Randy Newman and Short People

Short People

How do you teach irony? It’s a question I’ve asked myself many times over the years and the only answer I can offer with any degree of honesty is  – with great difficulty. There’s a simple reason for this. With irony you either get it or you don’t, and trying to help those who don’t get it is, believe me, not an easy task. That’s why, when I teach irony, I reach for Randy Newman.

I thought of Randy Newman this week when John Bercow (5ft 6in), in response to a joke made by David Cameron that referred to the Speaker of the House of Commons as one of the Seven Dwarfs, questioned whether such ‘heightism’ was any more acceptable than racism or sexism.

It reminded me of the great Newman song ‘Short People’

Here he is singing it – https://www.youtube.com/watch?v=1NvgLkuEtkA

 

And here’s the first verse –

Short People got no reason

Short People got no reason

Short People got no reason

To live

 

They got little hands

Little eyes

They walk around

Tellin’ great big lies

They got little noses

And tiny little teeth

They wear platform shoes

On their nasty little feet

 

Well, I don’t want no Short People

Don’t want no Short People

Don’t want no Short People

`Round here

 

Is this a song that hates short people? It certainly seems to be and, clearly, a lot of people in America at the time of its release thought it was. In 1978, legislation was introduced in the state of Maryland to make it illegal to play “Short People” on the radio.

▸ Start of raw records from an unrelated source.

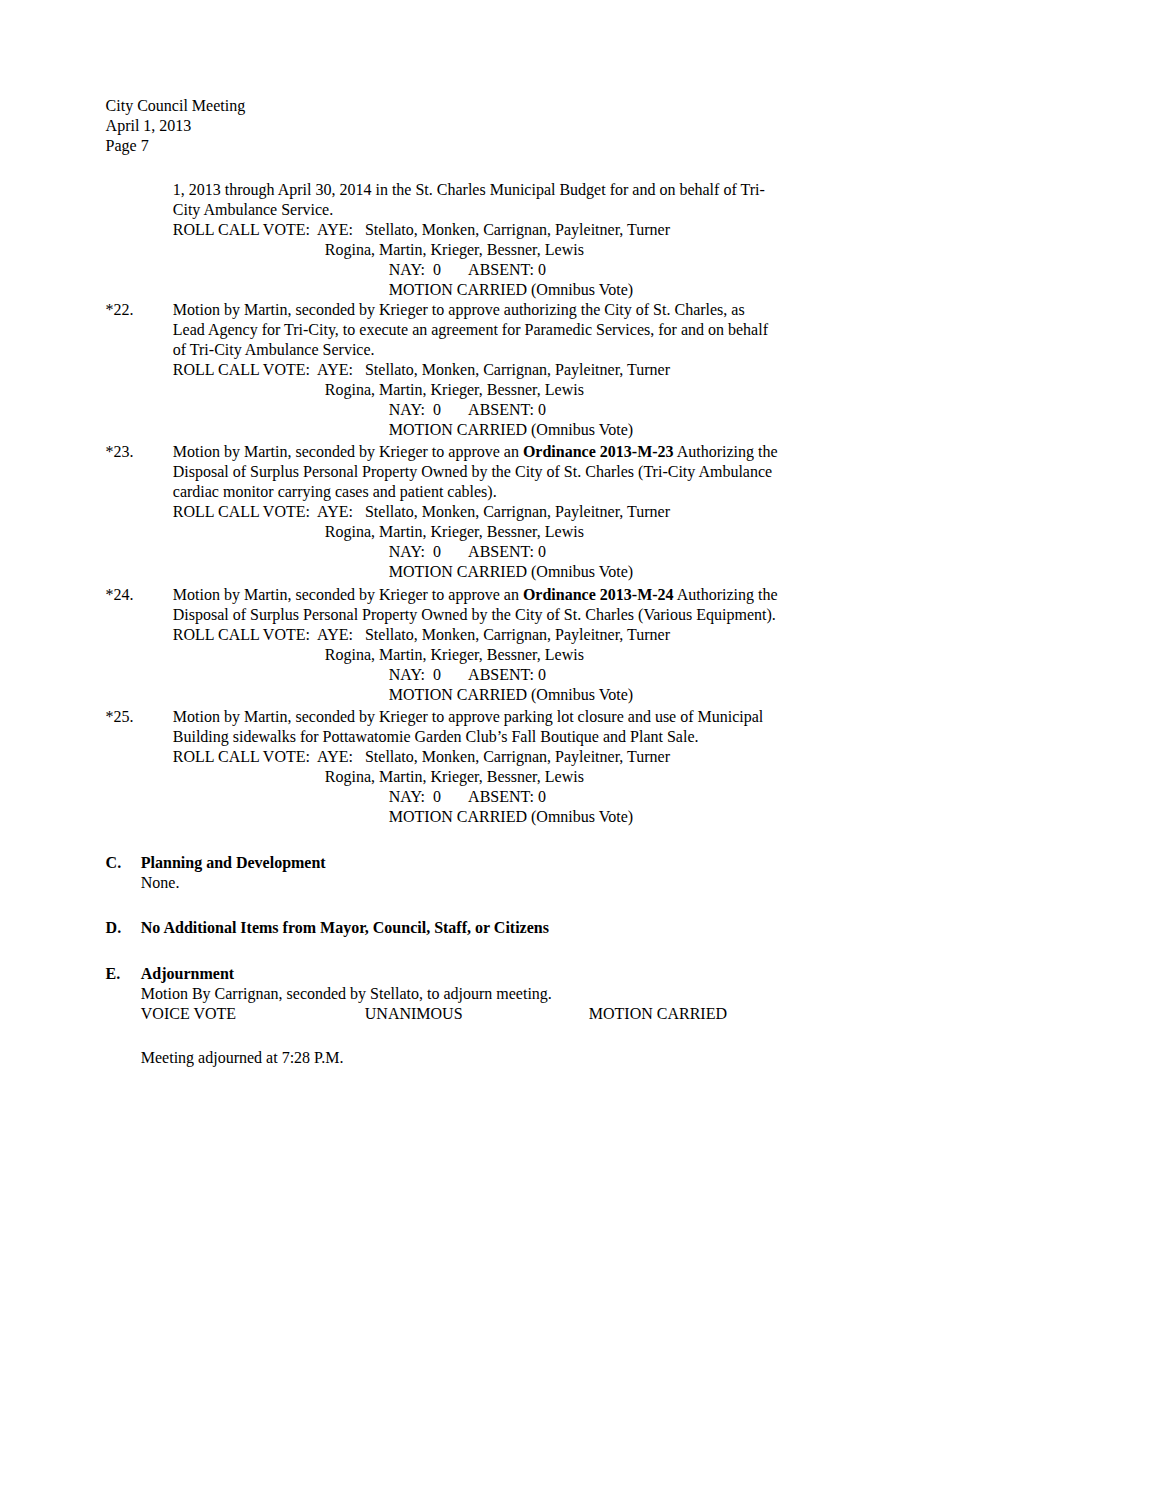City Council Meeting
April 1, 2013
Page 7
1, 2013 through April 30, 2014 in the St. Charles Municipal Budget for and on behalf of Tri-City Ambulance Service.
ROLL CALL VOTE: AYE: Stellato, Monken, Carrignan, Payleitner, Turner
Rogina, Martin, Krieger, Bessner, Lewis
NAY: 0 ABSENT: 0
MOTION CARRIED (Omnibus Vote)
*22.
Motion by Martin, seconded by Krieger to approve authorizing the City of St. Charles, as Lead Agency for Tri-City, to execute an agreement for Paramedic Services, for and on behalf of Tri-City Ambulance Service.
ROLL CALL VOTE: AYE: Stellato, Monken, Carrignan, Payleitner, Turner
Rogina, Martin, Krieger, Bessner, Lewis
NAY: 0 ABSENT: 0
MOTION CARRIED (Omnibus Vote)
*23.
Motion by Martin, seconded by Krieger to approve an Ordinance 2013-M-23 Authorizing the Disposal of Surplus Personal Property Owned by the City of St. Charles (Tri-City Ambulance cardiac monitor carrying cases and patient cables).
ROLL CALL VOTE: AYE: Stellato, Monken, Carrignan, Payleitner, Turner
Rogina, Martin, Krieger, Bessner, Lewis
NAY: 0 ABSENT: 0
MOTION CARRIED (Omnibus Vote)
*24.
Motion by Martin, seconded by Krieger to approve an Ordinance 2013-M-24 Authorizing the Disposal of Surplus Personal Property Owned by the City of St. Charles (Various Equipment).
ROLL CALL VOTE: AYE: Stellato, Monken, Carrignan, Payleitner, Turner
Rogina, Martin, Krieger, Bessner, Lewis
NAY: 0 ABSENT: 0
MOTION CARRIED (Omnibus Vote)
*25.
Motion by Martin, seconded by Krieger to approve parking lot closure and use of Municipal Building sidewalks for Pottawatomie Garden Club’s Fall Boutique and Plant Sale.
ROLL CALL VOTE: AYE: Stellato, Monken, Carrignan, Payleitner, Turner
Rogina, Martin, Krieger, Bessner, Lewis
NAY: 0 ABSENT: 0
MOTION CARRIED (Omnibus Vote)
C.
Planning and Development
None.
D.
No Additional Items from Mayor, Council, Staff, or Citizens
E.
Adjournment
Motion By Carrignan, seconded by Stellato, to adjourn meeting.
VOICE VOTE UNANIMOUS MOTION CARRIED
Meeting adjourned at 7:28 P.M.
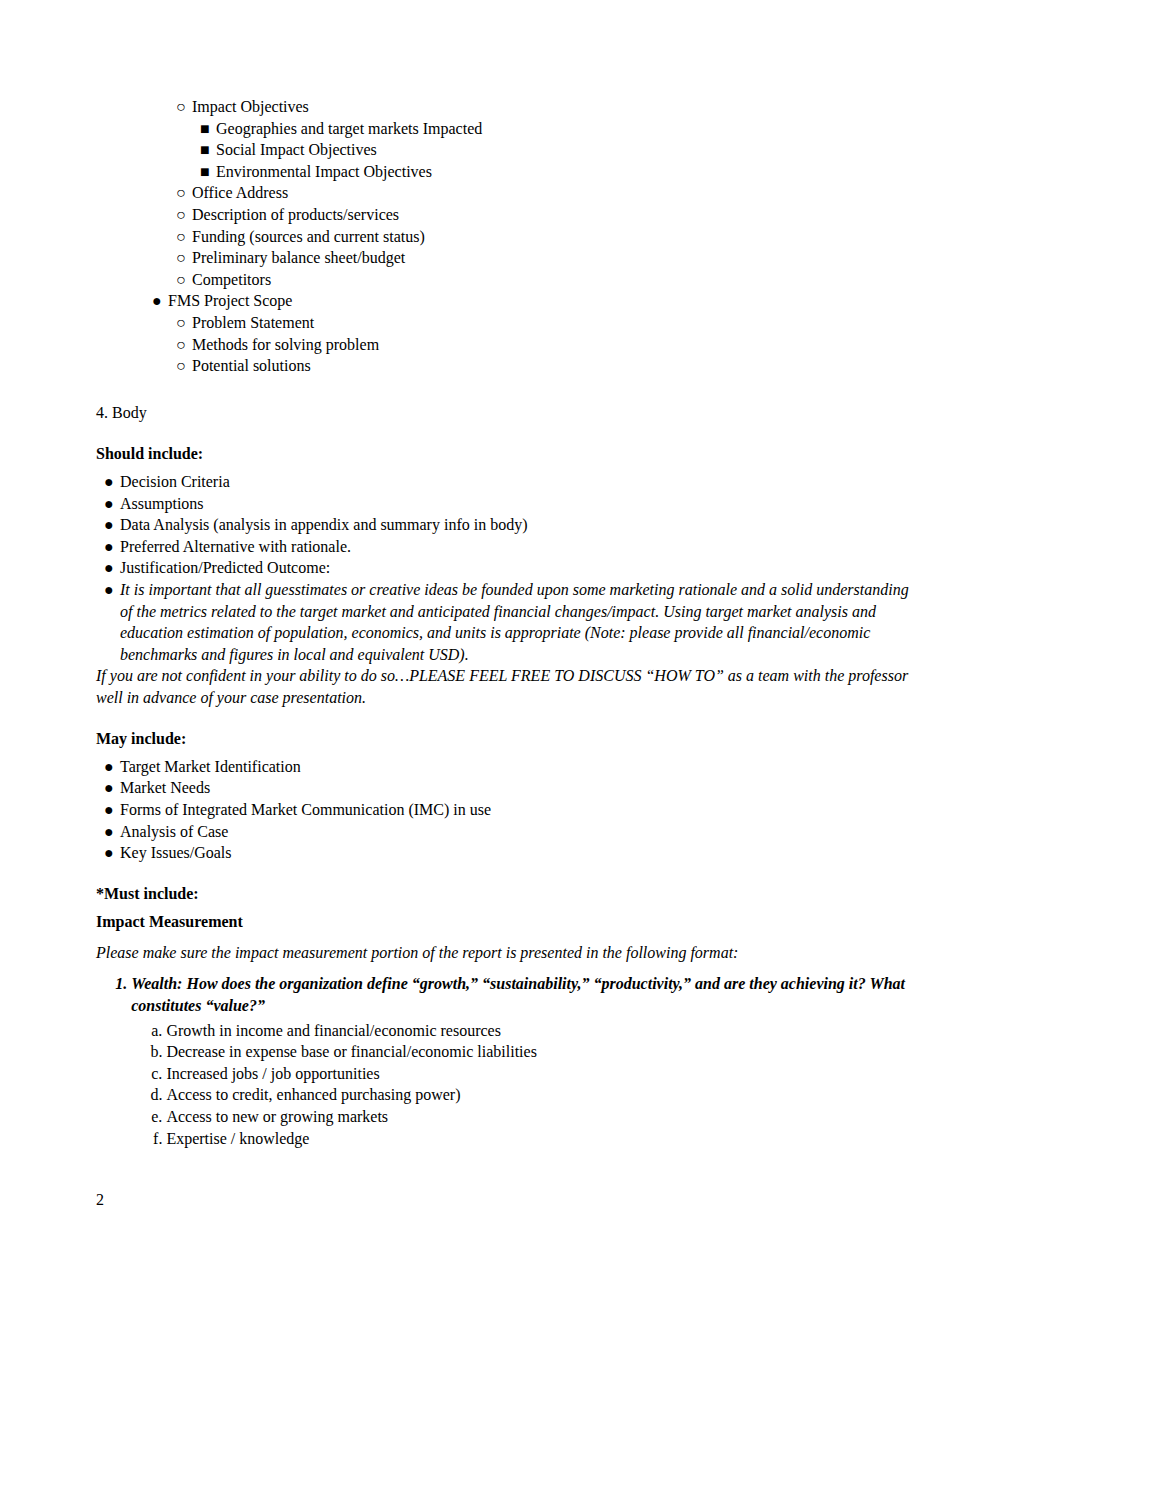Impact Objectives
Geographies and target markets Impacted
Social Impact Objectives
Environmental Impact Objectives
Office Address
Description of products/services
Funding (sources and current status)
Preliminary balance sheet/budget
Competitors
FMS Project Scope
Problem Statement
Methods for solving problem
Potential solutions
4. Body
Should include:
Decision Criteria
Assumptions
Data Analysis (analysis in appendix and summary info in body)
Preferred Alternative with rationale.
Justification/Predicted Outcome:
It is important that all guesstimates or creative ideas be founded upon some marketing rationale and a solid understanding of the metrics related to the target market and anticipated financial changes/impact. Using target market analysis and education estimation of population, economics, and units is appropriate (Note: please provide all financial/economic benchmarks and figures in local and equivalent USD).
If you are not confident in your ability to do so…PLEASE FEEL FREE TO DISCUSS “HOW TO” as a team with the professor well in advance of your case presentation.
May include:
Target Market Identification
Market Needs
Forms of Integrated Market Communication (IMC) in use
Analysis of Case
Key Issues/Goals
*Must include:
Impact Measurement
Please make sure the impact measurement portion of the report is presented in the following format:
Wealth: How does the organization define “growth,” “sustainability,” “productivity,” and are they achieving it? What constitutes “value?”
Growth in income and financial/economic resources
Decrease in expense base or financial/economic liabilities
Increased jobs / job opportunities
Access to credit, enhanced purchasing power)
Access to new or growing markets
Expertise / knowledge
2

So, it seems that Randy Newman hates short people. They’ve got ‘no reason to live’ and he doesn’t want them around. The question to ask, though, is whether the words are his. Once you realise that the words are the words of a character and they are being presented for our disapproval because we know, like the writer, that such views are clearly absurd and extreme, you begin to get the point. The speaker’s prejudice against short people is irrational and extreme, a form of outrageous bigotry about which we can only feel critical. What Newman is doing is exposing all forms of prejudice and discrimination in all their absurdity. He’s showing that John Bercow in equating ‘heightism’ with sexism and racism, is absolutely right.

The trouble is, though, that like any form of irony, not everyone will get it. Those who complained to radio stations clearly didn’t, nor did some of the good people of Maryland.

That anyone shouldn’t get ‘Short People’ seems especially strange when you consider that Randy Newman makes it quite clear in the song itself what he thinks, and what we are supposed to think, about the expressed attitudes. In the next verse (the part he calls ‘ the nice and friendly part’ in the Youtube clip) he drops the voice of the speaker and gives us another

Short People are just the same

As you and I

(A Fool Such As I)

All men are brothers

Until the day they die

(It’s A Wonderful World)

He’s still having some ironic fun with those brackets, but this clearly is someone else’s voice, someone who is standing up for those much-maligned short people.

Then we’re back to the bigot –

Short People got nobody

Short People got nobody

Short People got nobody

To love

 

They got little baby legs

That stand so low

You got to pick ’em up

Just to say hello

They got little cars

That go beep, beep, beep

They got little voices

Goin’ peep, peep, peep

They got grubby little fingers

And dirty little minds

They’re gonna get you every time

Well, I don’t want no Short People

Don’t want no Short People

Don’t want no Short People

‘Round here

 

So there you have it – a lesson in irony. Work out where the writer stands in relation to what’s being said and where he wants you to stand. If you’re lucky you’ll get a little helping hand but if you’re not you’re on your own and just have to bring to your reading the sense that sometimes what you read or hear shouldn’t be taken at face value.

You can teach irony and satire through other songs. The Kinks do it admirably in ‘Dedicated Follower of Fashion’ and ‘Well Respected Man’ and even 10CC’s ‘I’m Not in Love’ can teach the lesson of speakers sometimes meaning the opposite of what they say. Ironically, one of the songs which is of little use in teaching irony is Alanis Morissette’s ‘Ironic’.

Randy Newman, though, is the king. He pulls off the ironic trick time and time again (check out ‘Rednecks’ and ‘Political Science’), presenting speakers and attitudes that we are not intended to trust and that we are supposed to criticise. He is one of the supreme satirists, a master of mordant irony  – the English teacher’s (and John Bercow’s) best friend.